Activists Alex Hofford and Paul Hilton from the Hong Kong-based conservation NGO, WildLifeRisk, travelled to the region to find nearly 600 whale sharks being slaughtered annually. Whale sharks are the largest fish in nature and are listed as “vulnerable” by the International Union for Conservation of Nature, meaning they are close to extinction.
“It’s a lot of carnage in one place, a lot of damage. It was pretty overwhelming,” said Hilton, who posed as a undercover buyer in an investigation that began in 2010 and ended last December.
“It was shocking. You go in there and they were laid out on the floor, all chopped up. You nearly want to vomit. When you have swum with them, it’s very upsetting,” Hofford told the New York Times.
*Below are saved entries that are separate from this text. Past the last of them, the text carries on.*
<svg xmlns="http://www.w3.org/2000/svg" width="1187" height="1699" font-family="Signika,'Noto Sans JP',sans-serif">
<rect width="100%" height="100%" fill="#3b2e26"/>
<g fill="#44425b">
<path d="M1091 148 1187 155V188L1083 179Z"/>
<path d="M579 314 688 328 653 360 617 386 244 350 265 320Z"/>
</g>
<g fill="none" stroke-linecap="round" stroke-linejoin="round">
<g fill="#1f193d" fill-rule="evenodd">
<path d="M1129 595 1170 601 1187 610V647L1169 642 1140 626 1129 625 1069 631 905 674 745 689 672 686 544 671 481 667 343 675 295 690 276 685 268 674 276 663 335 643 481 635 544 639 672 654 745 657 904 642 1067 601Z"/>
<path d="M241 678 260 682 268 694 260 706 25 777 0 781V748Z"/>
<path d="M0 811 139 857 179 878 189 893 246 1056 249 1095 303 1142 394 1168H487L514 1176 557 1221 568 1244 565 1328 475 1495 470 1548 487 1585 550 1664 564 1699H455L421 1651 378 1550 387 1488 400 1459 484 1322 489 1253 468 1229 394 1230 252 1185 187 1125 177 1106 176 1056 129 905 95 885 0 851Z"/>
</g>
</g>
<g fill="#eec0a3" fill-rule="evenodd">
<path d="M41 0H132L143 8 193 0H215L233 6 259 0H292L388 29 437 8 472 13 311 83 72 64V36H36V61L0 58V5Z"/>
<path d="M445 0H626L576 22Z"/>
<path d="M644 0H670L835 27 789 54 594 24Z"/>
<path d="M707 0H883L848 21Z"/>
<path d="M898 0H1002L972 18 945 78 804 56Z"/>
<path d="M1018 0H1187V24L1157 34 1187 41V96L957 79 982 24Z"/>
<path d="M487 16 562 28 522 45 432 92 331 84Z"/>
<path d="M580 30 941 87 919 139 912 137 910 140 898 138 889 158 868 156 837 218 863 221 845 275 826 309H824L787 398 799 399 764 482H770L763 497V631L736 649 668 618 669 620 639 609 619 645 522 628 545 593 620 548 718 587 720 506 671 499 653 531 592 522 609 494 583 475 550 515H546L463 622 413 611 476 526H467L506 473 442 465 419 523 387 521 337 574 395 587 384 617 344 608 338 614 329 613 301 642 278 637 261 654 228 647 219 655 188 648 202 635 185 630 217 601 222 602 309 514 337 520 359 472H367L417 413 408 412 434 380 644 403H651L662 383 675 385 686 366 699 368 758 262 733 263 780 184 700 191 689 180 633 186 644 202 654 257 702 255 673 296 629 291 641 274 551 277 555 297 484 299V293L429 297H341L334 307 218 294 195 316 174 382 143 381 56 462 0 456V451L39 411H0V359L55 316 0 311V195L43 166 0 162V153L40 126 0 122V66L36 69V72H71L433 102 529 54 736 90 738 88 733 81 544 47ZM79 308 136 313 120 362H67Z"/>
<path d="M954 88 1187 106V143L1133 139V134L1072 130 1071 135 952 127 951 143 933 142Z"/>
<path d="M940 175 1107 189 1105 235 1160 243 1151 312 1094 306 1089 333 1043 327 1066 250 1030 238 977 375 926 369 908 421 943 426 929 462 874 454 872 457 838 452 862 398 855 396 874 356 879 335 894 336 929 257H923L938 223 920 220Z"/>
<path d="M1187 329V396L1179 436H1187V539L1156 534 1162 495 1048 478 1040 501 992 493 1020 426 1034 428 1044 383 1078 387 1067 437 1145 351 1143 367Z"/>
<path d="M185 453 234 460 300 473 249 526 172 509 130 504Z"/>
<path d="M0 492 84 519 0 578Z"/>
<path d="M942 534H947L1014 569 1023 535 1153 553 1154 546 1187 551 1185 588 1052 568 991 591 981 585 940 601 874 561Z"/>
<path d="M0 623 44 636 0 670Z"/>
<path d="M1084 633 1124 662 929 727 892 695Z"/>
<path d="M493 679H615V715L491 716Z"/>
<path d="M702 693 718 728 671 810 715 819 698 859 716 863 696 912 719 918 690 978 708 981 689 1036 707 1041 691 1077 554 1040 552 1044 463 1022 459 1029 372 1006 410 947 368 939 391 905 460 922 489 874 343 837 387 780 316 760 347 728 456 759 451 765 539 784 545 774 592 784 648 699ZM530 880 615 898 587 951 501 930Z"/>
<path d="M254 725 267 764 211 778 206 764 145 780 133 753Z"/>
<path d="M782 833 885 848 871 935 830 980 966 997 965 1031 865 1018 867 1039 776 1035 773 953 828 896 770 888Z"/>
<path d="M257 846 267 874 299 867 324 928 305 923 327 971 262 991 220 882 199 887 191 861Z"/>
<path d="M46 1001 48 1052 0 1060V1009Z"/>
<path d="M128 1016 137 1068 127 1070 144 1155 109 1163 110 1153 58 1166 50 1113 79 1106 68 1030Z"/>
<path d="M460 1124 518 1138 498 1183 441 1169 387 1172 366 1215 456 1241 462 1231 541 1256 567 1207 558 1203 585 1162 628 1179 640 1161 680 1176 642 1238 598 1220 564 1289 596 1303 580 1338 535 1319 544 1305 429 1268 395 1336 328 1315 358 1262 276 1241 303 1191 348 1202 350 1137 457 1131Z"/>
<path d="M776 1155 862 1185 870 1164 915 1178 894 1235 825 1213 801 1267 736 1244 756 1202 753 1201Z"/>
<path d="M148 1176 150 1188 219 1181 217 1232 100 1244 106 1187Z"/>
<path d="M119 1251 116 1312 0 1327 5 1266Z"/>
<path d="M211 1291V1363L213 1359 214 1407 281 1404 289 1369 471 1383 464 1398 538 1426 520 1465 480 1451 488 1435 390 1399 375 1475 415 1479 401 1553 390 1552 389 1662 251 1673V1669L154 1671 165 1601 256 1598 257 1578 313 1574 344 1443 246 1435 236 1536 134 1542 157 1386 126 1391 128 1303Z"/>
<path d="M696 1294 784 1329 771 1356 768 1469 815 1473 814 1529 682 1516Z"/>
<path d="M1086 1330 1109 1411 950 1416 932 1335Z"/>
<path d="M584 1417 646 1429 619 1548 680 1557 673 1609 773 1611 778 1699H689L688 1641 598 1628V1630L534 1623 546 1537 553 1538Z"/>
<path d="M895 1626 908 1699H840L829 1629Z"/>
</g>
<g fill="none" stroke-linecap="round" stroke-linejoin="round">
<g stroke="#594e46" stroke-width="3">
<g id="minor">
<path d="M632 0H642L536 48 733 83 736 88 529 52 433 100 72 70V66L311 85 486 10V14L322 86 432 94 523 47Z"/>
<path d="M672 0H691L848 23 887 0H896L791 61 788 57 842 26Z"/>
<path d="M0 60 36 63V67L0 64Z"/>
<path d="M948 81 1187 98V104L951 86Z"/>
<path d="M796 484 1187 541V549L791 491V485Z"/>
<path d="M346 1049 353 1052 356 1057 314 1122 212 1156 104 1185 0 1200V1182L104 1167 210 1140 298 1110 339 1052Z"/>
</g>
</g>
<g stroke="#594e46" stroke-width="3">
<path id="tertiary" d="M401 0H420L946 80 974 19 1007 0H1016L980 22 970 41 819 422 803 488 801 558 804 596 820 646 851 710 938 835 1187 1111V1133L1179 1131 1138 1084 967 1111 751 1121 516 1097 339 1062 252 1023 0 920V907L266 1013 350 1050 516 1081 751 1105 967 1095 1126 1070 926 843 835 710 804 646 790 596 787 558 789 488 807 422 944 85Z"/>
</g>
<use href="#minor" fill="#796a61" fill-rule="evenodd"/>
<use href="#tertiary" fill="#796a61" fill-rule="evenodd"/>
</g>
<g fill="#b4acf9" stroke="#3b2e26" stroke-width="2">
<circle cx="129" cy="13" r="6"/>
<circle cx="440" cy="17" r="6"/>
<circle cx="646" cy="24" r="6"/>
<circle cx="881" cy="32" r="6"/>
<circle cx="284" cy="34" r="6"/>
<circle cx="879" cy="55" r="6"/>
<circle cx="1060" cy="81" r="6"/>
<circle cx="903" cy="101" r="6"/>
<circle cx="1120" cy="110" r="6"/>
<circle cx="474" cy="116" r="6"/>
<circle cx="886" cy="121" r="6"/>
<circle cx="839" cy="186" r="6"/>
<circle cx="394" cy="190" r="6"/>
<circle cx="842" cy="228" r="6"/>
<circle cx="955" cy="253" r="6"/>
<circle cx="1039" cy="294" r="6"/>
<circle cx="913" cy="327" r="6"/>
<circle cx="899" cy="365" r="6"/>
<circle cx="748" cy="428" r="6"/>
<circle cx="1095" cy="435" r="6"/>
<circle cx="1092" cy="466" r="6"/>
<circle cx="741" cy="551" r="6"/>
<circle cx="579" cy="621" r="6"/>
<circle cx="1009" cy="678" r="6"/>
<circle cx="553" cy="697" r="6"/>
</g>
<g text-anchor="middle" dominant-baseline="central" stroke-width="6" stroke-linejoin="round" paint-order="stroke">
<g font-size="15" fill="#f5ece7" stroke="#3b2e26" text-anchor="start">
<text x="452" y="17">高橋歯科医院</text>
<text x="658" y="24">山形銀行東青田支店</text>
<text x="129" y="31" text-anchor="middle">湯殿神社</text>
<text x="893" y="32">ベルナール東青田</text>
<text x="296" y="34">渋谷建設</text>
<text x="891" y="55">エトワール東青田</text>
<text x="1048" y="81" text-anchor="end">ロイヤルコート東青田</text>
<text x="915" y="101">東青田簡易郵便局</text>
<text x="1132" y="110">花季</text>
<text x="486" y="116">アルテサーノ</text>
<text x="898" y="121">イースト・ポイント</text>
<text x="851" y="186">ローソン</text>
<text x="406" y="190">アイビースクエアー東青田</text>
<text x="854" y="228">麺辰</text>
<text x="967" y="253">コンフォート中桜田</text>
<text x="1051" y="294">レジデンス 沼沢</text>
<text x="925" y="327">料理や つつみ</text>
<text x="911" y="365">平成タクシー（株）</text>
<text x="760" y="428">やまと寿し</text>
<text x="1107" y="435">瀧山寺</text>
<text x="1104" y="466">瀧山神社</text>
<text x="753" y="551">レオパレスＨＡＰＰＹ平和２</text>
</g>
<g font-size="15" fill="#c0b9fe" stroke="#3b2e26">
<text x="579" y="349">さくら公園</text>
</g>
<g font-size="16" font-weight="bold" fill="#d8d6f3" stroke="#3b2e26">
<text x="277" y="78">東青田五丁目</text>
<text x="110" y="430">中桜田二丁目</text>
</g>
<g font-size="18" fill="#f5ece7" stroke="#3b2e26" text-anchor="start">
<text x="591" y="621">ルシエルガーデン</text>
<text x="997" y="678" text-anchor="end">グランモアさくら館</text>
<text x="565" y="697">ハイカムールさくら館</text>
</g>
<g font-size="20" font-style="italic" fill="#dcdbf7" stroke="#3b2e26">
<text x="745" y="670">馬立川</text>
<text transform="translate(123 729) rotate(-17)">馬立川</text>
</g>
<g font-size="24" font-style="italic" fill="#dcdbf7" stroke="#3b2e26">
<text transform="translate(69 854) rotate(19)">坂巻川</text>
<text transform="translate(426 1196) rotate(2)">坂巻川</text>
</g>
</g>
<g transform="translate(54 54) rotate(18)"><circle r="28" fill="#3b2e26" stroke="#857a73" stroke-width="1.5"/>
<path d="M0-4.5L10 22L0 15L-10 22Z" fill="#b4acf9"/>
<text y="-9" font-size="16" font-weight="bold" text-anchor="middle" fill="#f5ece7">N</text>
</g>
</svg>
Their report alleges that the China Wenzhou Yueqing Marine Organisms Health Protection Foods Company, in the Pu Qi township near Wenzhou has been processing whale sharks, as well as basking and white sharks. Basking and whale sharks are protected by Convention on International Trade in Endangered Species of Wild Fauna and Flora, as Appendix II animals, animals that are not threatened by extinction but whose trade needs to be controlled.
Activists have been asking to include the white shark as an Appendix II animal in order to protect it from large-scale finning activities.
Undercover footage shows the whale sharks are being caught as they travel on their migratory paths from western Australia past the coast of China, before being sent to Pu Qi for processing.
According to the company's website the fins and flesh were sold in China, whereas the skin was sent to the bag industry. However, the oil was often exported to countries including the U.S. and Canada, labeled simply as fish liver oil, to be used as health supplements and in the cosmetic industry.
“Our control system just isn’t good enough. And we have to teach fishermen what’s a protected species and what’s not. Supervision at all levels has to improve, including at customs departments,” said May Mei, program manger at WildAid, an NGO based in the U.S. and China.
“Domestic Chinese media are pretty shocked, too,” she added.